(INPUT DATA Opens)

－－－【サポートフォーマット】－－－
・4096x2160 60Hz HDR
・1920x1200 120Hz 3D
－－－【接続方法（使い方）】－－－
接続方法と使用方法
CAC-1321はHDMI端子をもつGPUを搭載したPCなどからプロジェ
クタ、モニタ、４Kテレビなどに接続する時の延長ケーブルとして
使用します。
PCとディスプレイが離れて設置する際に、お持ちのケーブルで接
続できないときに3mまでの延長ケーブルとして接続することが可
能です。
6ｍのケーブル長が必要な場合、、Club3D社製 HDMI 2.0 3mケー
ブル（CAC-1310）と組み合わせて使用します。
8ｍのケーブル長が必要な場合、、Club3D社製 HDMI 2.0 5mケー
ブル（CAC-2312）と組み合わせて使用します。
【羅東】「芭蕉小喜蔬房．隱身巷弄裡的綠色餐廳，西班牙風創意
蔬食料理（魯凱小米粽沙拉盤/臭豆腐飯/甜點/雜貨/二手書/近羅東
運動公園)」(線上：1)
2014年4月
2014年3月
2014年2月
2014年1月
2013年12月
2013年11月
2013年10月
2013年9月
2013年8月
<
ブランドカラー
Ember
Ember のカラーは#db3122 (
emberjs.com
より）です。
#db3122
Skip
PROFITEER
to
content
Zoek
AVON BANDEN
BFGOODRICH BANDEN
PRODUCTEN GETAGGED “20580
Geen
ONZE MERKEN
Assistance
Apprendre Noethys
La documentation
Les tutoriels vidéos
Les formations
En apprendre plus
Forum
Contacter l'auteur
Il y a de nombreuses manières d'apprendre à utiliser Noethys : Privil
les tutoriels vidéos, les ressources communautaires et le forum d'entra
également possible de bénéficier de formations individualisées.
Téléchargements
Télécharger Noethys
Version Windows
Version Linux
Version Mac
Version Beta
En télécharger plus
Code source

(INPUT DATA Closes)

◆ **BRIEF**: Reproduce every line of the data above, in the same order and with each character unchanged.

◆ **RESPONSE FOR THIS EXERCISE**:
－－－【サポートフォーマット】－－－
・4096x2160 60Hz HDR
・1920x1200 120Hz 3D
－－－【接続方法（使い方）】－－－
接続方法と使用方法
CAC-1321はHDMI端子をもつGPUを搭載したPCなどからプロジェ
クタ、モニタ、４Kテレビなどに接続する時の延長ケーブルとして
使用します。
PCとディスプレイが離れて設置する際に、お持ちのケーブルで接
続できないときに3mまでの延長ケーブルとして接続することが可
能です。
6ｍのケーブル長が必要な場合、、Club3D社製 HDMI 2.0 3mケー
ブル（CAC-1310）と組み合わせて使用します。
8ｍのケーブル長が必要な場合、、Club3D社製 HDMI 2.0 5mケー
ブル（CAC-2312）と組み合わせて使用します。
【羅東】「芭蕉小喜蔬房．隱身巷弄裡的綠色餐廳，西班牙風創意
蔬食料理（魯凱小米粽沙拉盤/臭豆腐飯/甜點/雜貨/二手書/近羅東
運動公園)」(線上：1)
2014年4月
2014年3月
2014年2月
2014年1月
2013年12月
2013年11月
2013年10月
2013年9月
2013年8月
<
ブランドカラー
Ember
Ember のカラーは#db3122 (
emberjs.com
より）です。
#db3122
Skip
PROFITEER
to
content
Zoek
AVON BANDEN
BFGOODRICH BANDEN
PRODUCTEN GETAGGED “20580
Geen
ONZE MERKEN
Assistance
Apprendre Noethys
La documentation
Les tutoriels vidéos
Les formations
En apprendre plus
Forum
Contacter l'auteur
Il y a de nombreuses manières d'apprendre à utiliser Noethys : Privil
les tutoriels vidéos, les ressources communautaires et le forum d'entra
également possible de bénéficier de formations individualisées.
Téléchargements
Télécharger Noethys
Version Windows
Version Linux
Version Mac
Version Beta
En télécharger plus
Code source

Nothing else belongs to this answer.